3. КТ при остеопетрозе основания черепа:
• КТ без КУ:
о АРОП: кальцинаты базальных ганглиев, таламуса, зубчатых ядер и белого вещества:
- Формируются на фоне почечного тубулярного ацидоза вследствие сопутствующей недостаточности карбоангидразы II типа
• КТ в костном окне:
о АРОП: изменения при КТ, выявляемые в младенчестве:
- Диффузное усиление плотности кости
- Височная кость: стеноз внутреннего слухового канала и канала внутренней сонной артерии, сужение полости внутреннего уха
- Основание черепа: стеноз костных отверстий и синусов твердой мозговой оболочки
о АДОП: изменения при КТ, выявляемые у взрослых:
- 1 тип: плотный склероз свода черепа: отосклероз в 100% случаев; изменения не затрагивают позвоночник
- 2 тип: плотный склероз основания черепа, позвоночника, таза; свод черепа не изменен:
Генерализованное повышение плотности всего основания черепа
Кость в кости» (нерезорбировавшиеся центры первичной оссификации)

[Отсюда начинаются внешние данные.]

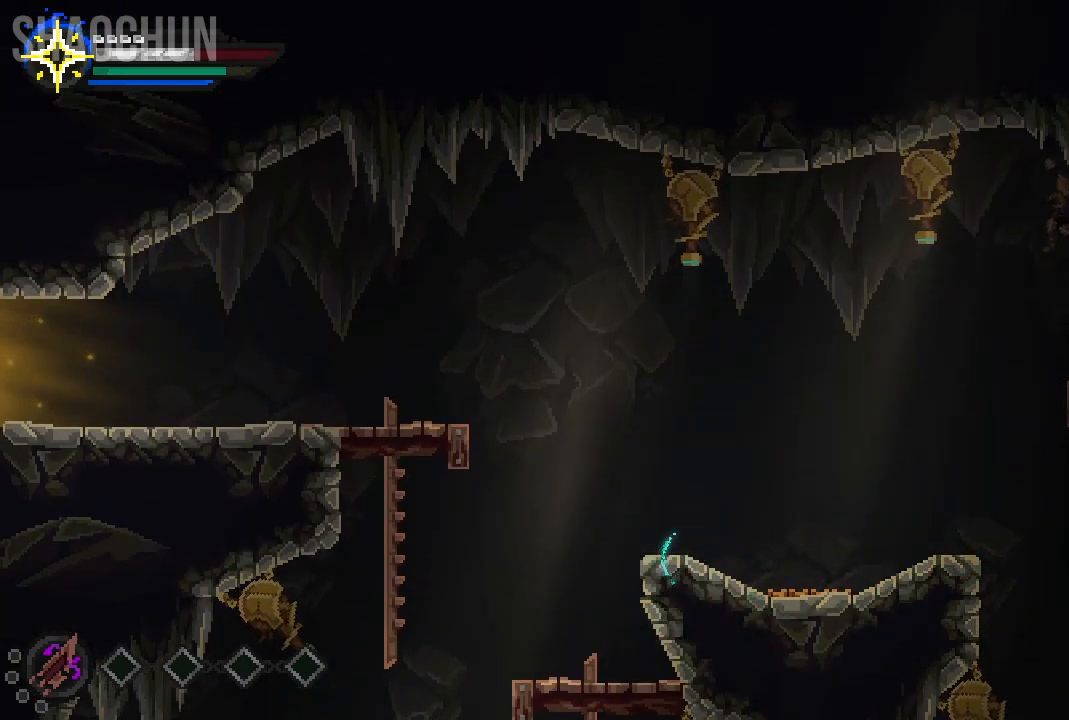
{"dt_ms": 500, "buttons": [], "left_stick": "right", "right_stick": "center", "events": [[367, "left_stick", "right"]]}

Склероз ушной капсулы вне краев неизмененного костного лабиринта
Внутренний слуховой проход короткий (в форме раструба)
Возможно расширение поддуговой ямки
4. МРТ при остеопетрозе основания черепа:
• Т1ВИ:
о АРОП: утолщение свода черепа, основания черепа и височной кости
• Т2 в режиме градиентного эха:
о АДОП 2 типа: кальцинаты дают blooming-эффект:
- Кальцинаты формируются в базальных ганглиях, зрительных буграх, зубчатых ядрах и белом веществе
• Т1 ВИ с КУ:
о АРОП: контрастирование надподъязычной области шеи = экстрамедуллярный гемопоэз
• МР-ангиография: стеноз каменистого сегмента внутренней сонной артерии (АРОП)
• МР-венография: стеноз венозных синусов твердой мозговой оболочки (АРОП)
(Слева) При аксиальной КТ в костном окне основания черепа у молодого человека с аутосомно-доминантным остеопетрозом 2 типа наблюдается двусторонний плотный склероз височных костей и утолщение свода черепа, однако повышения плотности костей не отмечено. Обратите внимание на изменения обоих скуловых бугров типа «кости в кости» - остатки нерезервированных центров оссификации.
(Справа) При аксиальной КТ в костном окне у этот же пациента с остеопетрозом в проекции левой височной кости наблюдается протрузия патологической ткани пораженной кости внутреннего уха во внутренний слуховой канал.
в) Дифференциальная диагностика остеопетроза основания черепа:
1. Поражение основания черепа при болезни Педжета:
• Клиническая картина: пациенты пожилого возраста
• Обычно определяются диффузные изменения типа «пучков шерсти»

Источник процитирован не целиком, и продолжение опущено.